> _Given data_:
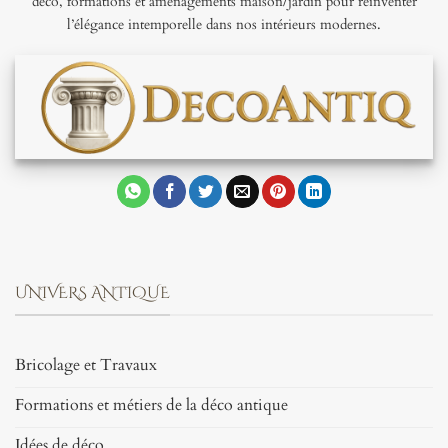
déco, formations et aménagements maison/jardin pour réinventer
l’élégance intemporelle dans nos intérieurs modernes.
UNIVERS ANTIQUE
Bricolage et Travaux
Formations et métiers de la déco antique
Idées de déco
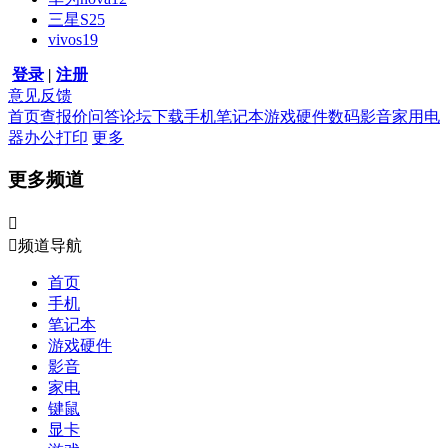
三星S25
vivos19
登录
|
注册
意见反馈
首页
查报价
问答
论坛
下载
手机
笔记本
游戏硬件
数码影音
家用电
器
办公打印
更多
更多频道


频道导航
首页
手机
笔记本
游戏硬件
影音
家电
键鼠
显卡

> _Requirement_: When you copy the entries, keep every word exactly as it stands and drop any pictures.

> _Task solution_:
déco, formations et aménagements maison/jardin pour réinventer
l’élégance intemporelle dans nos intérieurs modernes.
UNIVERS ANTIQUE
Bricolage et Travaux
Formations et métiers de la déco antique
Idées de déco
三星S25
vivos19
登录
|
注册
意见反馈
首页
查报价
问答
论坛
下载
手机
笔记本
游戏硬件
数码影音
家用电
器
办公打印
更多
更多频道


频道导航
首页
手机
笔记本
游戏硬件
影音
家电
键鼠
显卡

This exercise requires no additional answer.